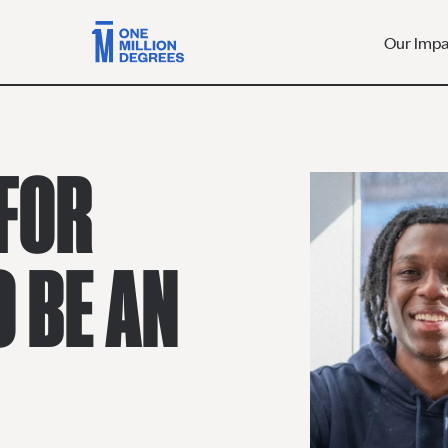
Our Imp
FOR
O BE AN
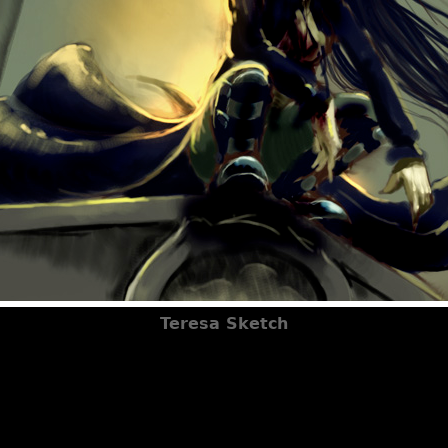
Teresa Sketch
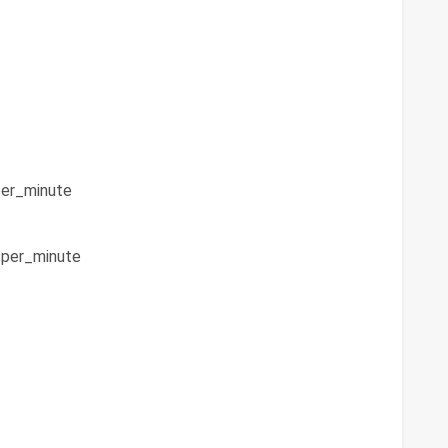
er_minute
per_minute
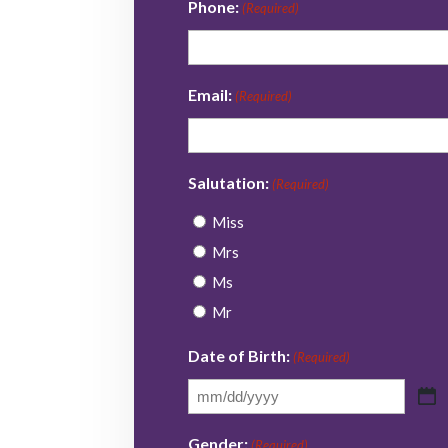
Phone:
(Required)
Email:
(Required)
Salutation:
(Required)
Miss
Mrs
Ms
Mr
Date of Birth:
(Required)
MM
slash
Gender:
(Required)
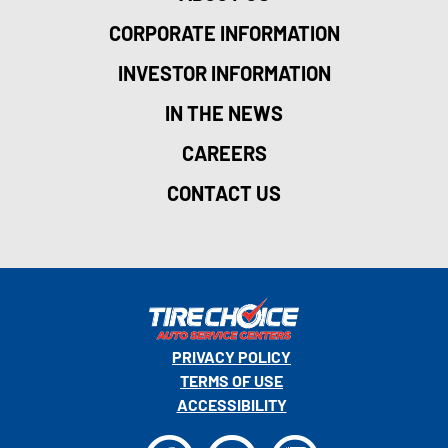
27
CORPORATE INFORMATION
128
151
INVESTOR INFORMATION
IN THE NEWS
CAREERS
CONTACT US
162
PRIVACY POLICY
117
159
TERMS OF USE
168
ACCESSIBILITY
22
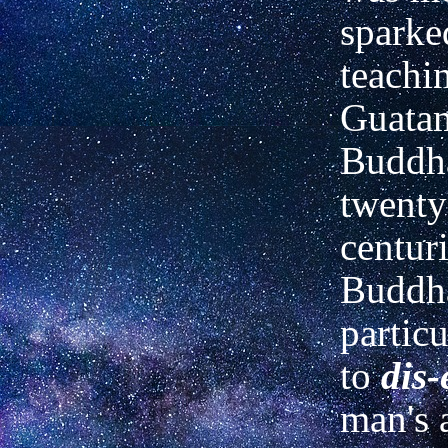
sparke
teachi
Guatam
Buddha
twenty
centur
Buddh
partic
to
dis-
man's 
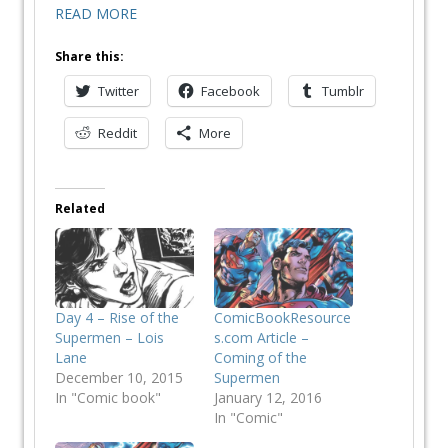
READ MORE
Share this:
Twitter
Facebook
Tumblr
Reddit
More
Related
Day 4 – Rise of the
ComicBookResource
Supermen – Lois
s.com Article –
Lane
Coming of the
December 10, 2015
Supermen
In "Comic book"
January 12, 2016
In "Comic"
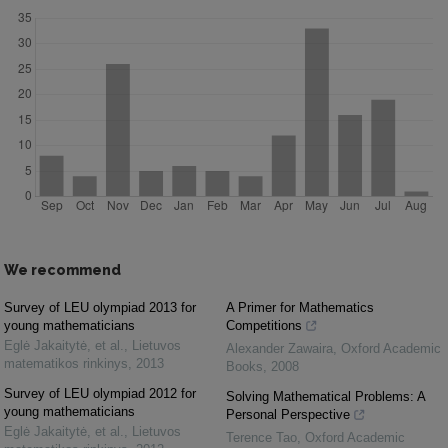
We recommend
Survey of LEU olympiad 2013 for
A Primer for Mathematics
young mathematicians
Competitions
Eglė Jakaitytė, et al.
,
Lietuvos
Alexander Zawaira
,
Oxford Academic
matematikos rinkinys
,
2013
Books
,
2008
Survey of LEU olympiad 2012 for
Solving Mathematical Problems: A
young mathematicians
Personal Perspective
Eglė Jakaitytė, et al.
,
Lietuvos
Terence Tao
,
Oxford Academic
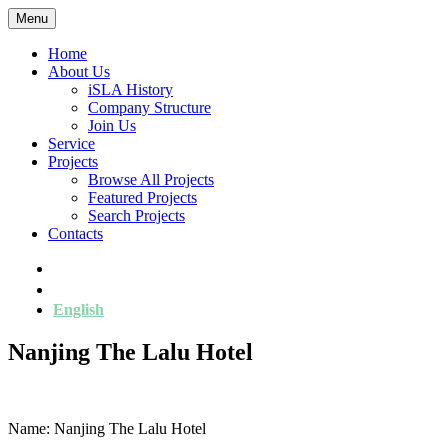
Menu
Home
About Us
iSLA History
Company Structure
Join Us
Service
Projects
Browse All Projects
Featured Projects
Search Projects
Contacts
简
繁
English
Nanjing The Lalu Hotel
Name: Nanjing The Lalu Hotel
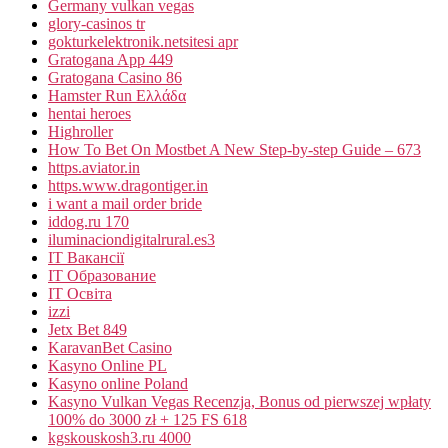
Germany vulkan vegas
glory-casinos tr
gokturkelektronik.netsitesi apr
Gratogana App 449
Gratogana Casino 86
Hamster Run Ελλάδα
hentai heroes
Highroller
How To Bet On Mostbet A New Step-by-step Guide – 673
https.aviator.in
https.www.dragontiger.in
i want a mail order bride
iddog.ru 170
iluminaciondigitalrural.es3
IT Вакансії
IT Образование
IT Освіта
izzi
Jetx Bet 849
KaravanBet Casino
Kasyno Online PL
Kasyno online Poland
Kasyno Vulkan Vegas Recenzja, Bonus od pierwszej wpłaty
100% do 3000 zł + 125 FS 618
kgskouskosh3.ru 4000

## [To do]
Rewrite the part of the listing that opens with the line containing "Teresa Sketch" and closes with the line containing "Name: Nanjing The Lalu Hotel" as a Markdown table with the columns Row and Text, one numbered row per line, skipping blank lines. Leave the pictures out of the table.

## [Answer below]
| Row | Text |
|---|---|
| 1 | Teresa Sketch |
| 2 | er_minute |
| 3 | per_minute |
| 4 | Phone: |
| 5 | (Required) |
| 6 | Email: |
| 7 | (Required) |
| 8 | Salutation: |
| 9 | (Required) |
| 10 | Miss |
| 11 | Mrs |
| 12 | Ms |
| 13 | Mr |
| 14 | Date of Birth: |
| 15 | (Required) |
| 16 | MM |
| 17 | slash |
| 18 | Gender: |
| 19 | (Required) |
| 20 | 27 |
| 21 | CORPORATE INFORMATION |
| 22 | 128 |
| 23 | 151 |
| 24 | INVESTOR INFORMATION |
| 25 | IN THE NEWS |
| 26 | CAREERS |
| 27 | CONTACT US |
| 28 | 162 |
| 29 | PRIVACY POLICY |
| 30 | 117 |
| 31 | 159 |
| 32 | TERMS OF USE |
| 33 | 168 |
| 34 | ACCESSIBILITY |
| 35 | 22 |
| 36 | sparke |
| 37 | teachi |
| 38 | Guatam |
| 39 | Buddha |
| 40 | twenty |
| 41 | centur |
| 42 | Buddh |
| 43 | partic |
| 44 | to |
| 45 | dis- |
| 46 | man's  |
| 47 | READ MORE |
| 48 | Share this: |
| 49 | Twitter |
| 50 | Facebook |
| 51 | Tumblr |
| 52 | Reddit |
| 53 | More |
| 54 | Related |
| 55 | Day 4 – Rise of the |
| 56 | ComicBookResource |
| 57 | Supermen – Lois |
| 58 | s.com Article – |
| 59 | Lane |
| 60 | Coming of the |
| 61 | December 10, 2015 |
| 62 | Supermen |
| 63 | In "Comic book" |
| 64 | January 12, 2016 |
| 65 | In "Comic" |
| 66 | We recommend |
| 67 | Survey of LEU olympiad 2013 for |
| 68 | A Primer for Mathematics |
| 69 | young mathematicians |
| 70 | Competitions |
| 71 | Eglė Jakaitytė, et al. |
| 72 | , |
| 73 | Lietuvos |
| 74 | Alexander Zawaira |
| 75 | , |
| 76 | Oxford Academic |
| 77 | matematikos rinkinys |
| 78 | , |
| 79 | 2013 |
| 80 | Books |
| 81 | , |
| 82 | 2008 |
| 83 | Survey of LEU olympiad 2012 for |
| 84 | Solving Mathematical Problems: A |
| 85 | young mathematicians |
| 86 | Personal Perspective |
| 87 | Eglė Jakaitytė, et al. |
| 88 | , |
| 89 | Lietuvos |
| 90 | Terence Tao |
| 91 | , |
| 92 | Oxford Academic |
| 93 | Menu |
| 94 | Home |
| 95 | About Us |
| 96 | iSLA History |
| 97 | Company Structure |
| 98 | Join Us |
| 99 | Service |
| 100 | Projects |
| 101 | Browse All Projects |
| 102 | Featured Projects |
| 103 | Search Projects |
| 104 | Contacts |
| 105 | 简 |
| 106 | 繁 |
| 107 | English |
| 108 | Nanjing The Lalu Hotel |
| 109 | Name: Nanjing The Lalu Hotel |